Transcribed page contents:

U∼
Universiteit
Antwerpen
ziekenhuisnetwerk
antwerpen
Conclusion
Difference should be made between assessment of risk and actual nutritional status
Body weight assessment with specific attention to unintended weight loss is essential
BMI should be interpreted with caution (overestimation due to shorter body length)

Activity:
Each record above must be given again exactly as written.

Exercise response:
U∼
Universiteit
Antwerpen
ziekenhuisnetwerk
antwerpen
Conclusion
Difference should be made between assessment of risk and actual nutritional status
Body weight assessment with specific attention to unintended weight loss is essential
BMI should be interpreted with caution (overestimation due to shorter body length)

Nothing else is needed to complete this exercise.